As we’ve discussed in previous blogs, prenups get a bad rap. They are a misunderstood and wildly underutilized family planning document. The common misconception is that they are a plan for a future divorce—preparing to fail, some might say—when the truth is this document allows you and your future spouse to discuss and craft effective plans for how you will manage finances and property throughout your marriage.
What Should be Included in a Prenuptial Agreement
Misunderstandings and disputes over finances are one of the leading causes of failed relationships, and prenups are a fantastic and practical way to address your new family’s financial future and ensure you and your soon-to-be-spouse are on the same page.
Below we have outlined seven important topics you and your fiancé may want to include in your prenuptial agreement:
- Premarital assets and debts
Your prenup should establish how property and debts that were owned by either spouse before they were married will be treated after the couple is wed. If one spouse bought and owned a vehicle before the marriage, will the other spouse now jointly own the vehicle? If one spouse had significant student loan debt, will he or she be solely responsible for that debt, or will both spouses be required to pay it off? These are important questions to answer before you get married.
- Children from previous marriage
Prenups should involve children from previous relationships. You may want to establish how those children will be provided for, and include instructions for inheritances to those children in particular. The spouse will generally have the first claim to an inheritance when the other spouse passes away, so you may need to include specific provisions in your prenup that guarantee an inheritance to children from a previous relationship.

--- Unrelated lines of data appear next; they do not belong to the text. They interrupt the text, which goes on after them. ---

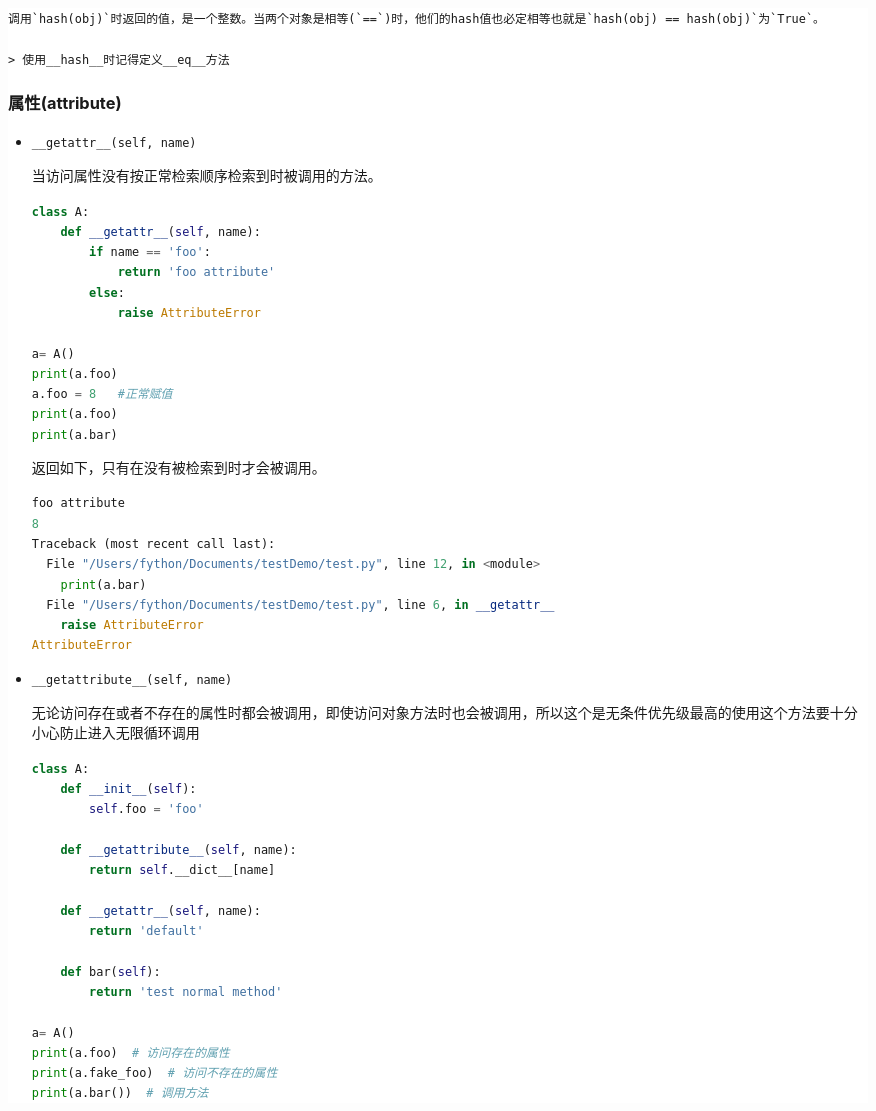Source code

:     调用`hash(obj)`时返回的值，是一个整数。当两个对象是相等(`==`)时，他们的hash值也必定相等也就是`hash(obj) == hash(obj)`为`True`。

    > 使用__hash__时记得定义__eq__方法

### 属性(attribute)

- `__getattr__(self, name)`

    当访问属性没有按正常检索顺序检索到时被调用的方法。

    ```python
    class A:
        def __getattr__(self, name):
            if name == 'foo':
                return 'foo attribute'
            else:
                raise AttributeError
    
    a= A()
    print(a.foo)
    a.foo = 8   #正常赋值
    print(a.foo)
    print(a.bar)
    ```
    
    返回如下，只有在没有被检索到时才会被调用。
    
    ```python
    foo attribute
    8
    Traceback (most recent call last):
      File "/Users/fython/Documents/testDemo/test.py", line 12, in <module>
        print(a.bar)
      File "/Users/fython/Documents/testDemo/test.py", line 6, in __getattr__
        raise AttributeError
    AttributeError
    ```

- `__getattribute__(self, name)`

    无论访问存在或者不存在的属性时都会被调用，即使访问对象方法时也会被调用，所以这个是无条件优先级最高的使用这个方法要十分小心防止进入无限循环调用

    ```python
    class A:
        def __init__(self):
            self.foo = 'foo'
    
        def __getattribute__(self, name):
            return self.__dict__[name]
    
        def __getattr__(self, name):
            return 'default'
    
        def bar(self):
            return 'test normal method'
    
    a= A()
    print(a.foo)  # 访问存在的属性
    print(a.fake_foo)  # 访问不存在的属性
    print(a.bar())  # 调用方法
    ```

- Marital assets and debts
The State of Alabama treats most assets and debts acquired during a marriage as jointly and equally owned by both spouses. If there are certain assets or debts you plan to accumulate in the future during your marriage, but you want to keep separate, you have to provide for those debts and assets in your prenup.
- Marital responsibilities
Your prenup can and should define your expectations with regard to marital responsibilities. You cannot include non financial responsibilities like who will take out the trash every week, but you can detail who is expected to pay bills, file tax returns, how bank accounts and savings accounts will be handled, how you will spend money or obtain credit, how investments will be handled, and much more.
What will you do if your job requires you to transfer to a new state? Will one spouse be a stay at home parent when you have children? Clearly define your expectations with regard to work and income in your prenuptial agreement.
- Family property
If there is certain family property like an heirloom or other inheritance which one spouse wants to remain on their side of the family, they can specify this in a prenup to ensure that it will pass on to biological children or another blood relative on their side of the family.
- Property division in divorce
Your prenup may also define how your assets and debts will be divided if a divorce ever occurs. This is particularly important for those who own businesses if they want to ensure they will maintain control of that business in case a divorce ever occurs.